Best Workstations for Deep Learning, Data Science, and Machine Learning (ML) for 2022
Last Updated on January 7, 2022 by Editorial Team
Author(s): Towards AI Team
Originally published on Towards AI the World’s Leading AI and Technology News and Media Company. If you are building an AI-related product or service, we invite you to consider becoming an AI sponsor. At Towards AI, we help scale AI and technology startups. Let us help you unleash your technology to the masses.
It’s time to unleash AI supercomputing power right from your PC. We have looked at over 5000 desktops [1] and picked what we consider to be the best workstations for deep learning, machine learning (ML), and data science for every budget.
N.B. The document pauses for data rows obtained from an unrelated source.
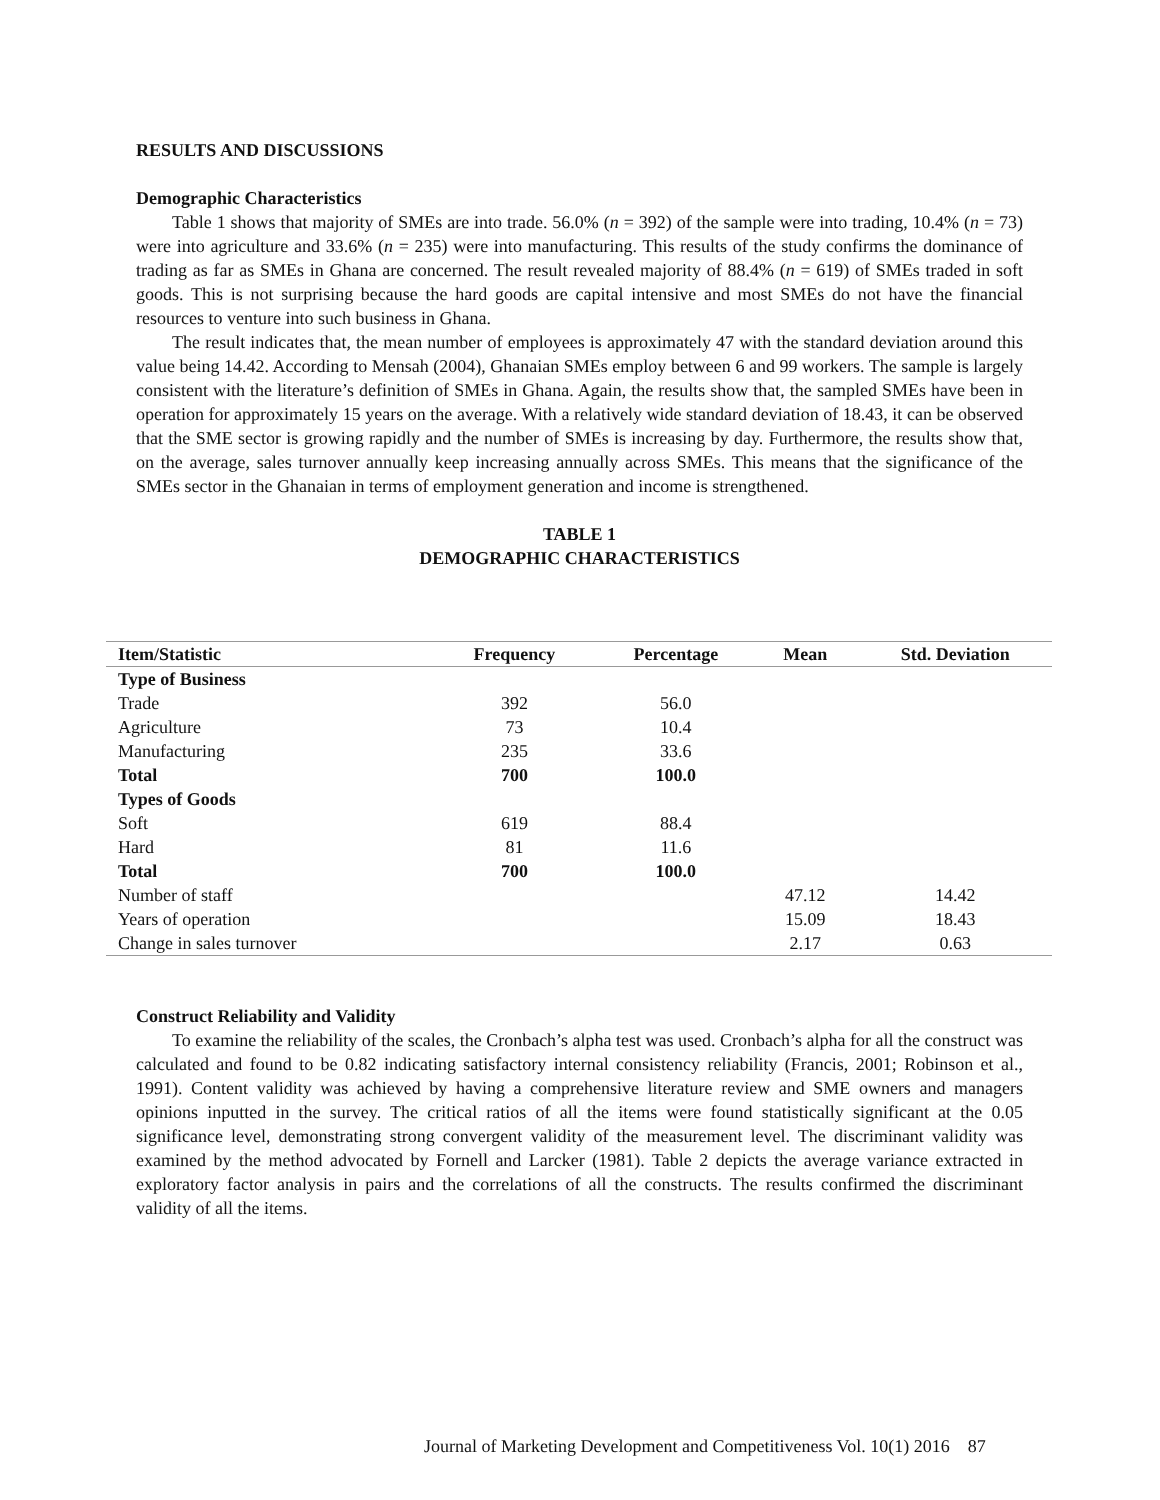RESULTS AND DISCUSSIONS
Demographic Characteristics
Table 1 shows that majority of SMEs are into trade. 56.0% (n = 392) of the sample were into trading, 10.4% (n = 73) were into agriculture and 33.6% (n = 235) were into manufacturing. This results of the study confirms the dominance of trading as far as SMEs in Ghana are concerned. The result revealed majority of 88.4% (n = 619) of SMEs traded in soft goods. This is not surprising because the hard goods are capital intensive and most SMEs do not have the financial resources to venture into such business in Ghana.
The result indicates that, the mean number of employees is approximately 47 with the standard deviation around this value being 14.42. According to Mensah (2004), Ghanaian SMEs employ between 6 and 99 workers. The sample is largely consistent with the literature’s definition of SMEs in Ghana. Again, the results show that, the sampled SMEs have been in operation for approximately 15 years on the average. With a relatively wide standard deviation of 18.43, it can be observed that the SME sector is growing rapidly and the number of SMEs is increasing by day. Furthermore, the results show that, on the average, sales turnover annually keep increasing annually across SMEs. This means that the significance of the SMEs sector in the Ghanaian in terms of employment generation and income is strengthened.
TABLE 1
DEMOGRAPHIC CHARACTERISTICS
| Item/Statistic | Frequency | Percentage | Mean | Std. Deviation |
| --- | --- | --- | --- | --- |
| Type of Business | | | | |
| Trade | 392 | 56.0 | | |
| Agriculture | 73 | 10.4 | | |
| Manufacturing | 235 | 33.6 | | |
| Total | 700 | 100.0 | | |
| Types of Goods | | | | |
| Soft | 619 | 88.4 | | |
| Hard | 81 | 11.6 | | |
| Total | 700 | 100.0 | | |
| Number of staff | | | 47.12 | 14.42 |
| Years of operation | | | 15.09 | 18.43 |
| Change in sales turnover | | | 2.17 | 0.63 |
Construct Reliability and Validity
To examine the reliability of the scales, the Cronbach’s alpha test was used. Cronbach’s alpha for all the construct was calculated and found to be 0.82 indicating satisfactory internal consistency reliability (Francis, 2001; Robinson et al., 1991). Content validity was achieved by having a comprehensive literature review and SME owners and managers opinions inputted in the survey. The critical ratios of all the items were found statistically significant at the 0.05 significance level, demonstrating strong convergent validity of the measurement level. The discriminant validity was examined by the method advocated by Fornell and Larcker (1981). Table 2 depicts the average variance extracted in exploratory factor analysis in pairs and the correlations of all the constructs. The results confirmed the discriminant validity of all the items.
Journal of Marketing Development and Competitiveness Vol. 10(1) 2016 87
Helping Scale AI & Technology Startups to Enterprises | Towards AI
One of the most significant advantages of either building or purchasing an AI PC is that you’ll be able to upgrade most of the components yourself as you see fit. So, for example, if you need more RAM, you can go from 16 GB to 32 GB, 64 GB, 128 GB, etc. — depending upon the limitations of your motherboard. The same applies to upgrading your GPU. For instance, if your rig had an RTX 3060, and NVIDIA comes up with newer GPUs in a couple of years, you can easily swap them and future-proof your rig even more.
Another considerable advantage of going for an AI PC instead of an AI laptop is that you’ll be able to perform more power-hungry consuming tasks very well without needing to worry too much about the cooling capabilities of the AI rig. NVIDIA also has more possibilities for CUDA-Enabled GPUs for desktops, such as the RTX AXXXX series and the Quadro RTX options. You can see the complete list of the AI-powered GPUs in this list by NVIDIA Developer.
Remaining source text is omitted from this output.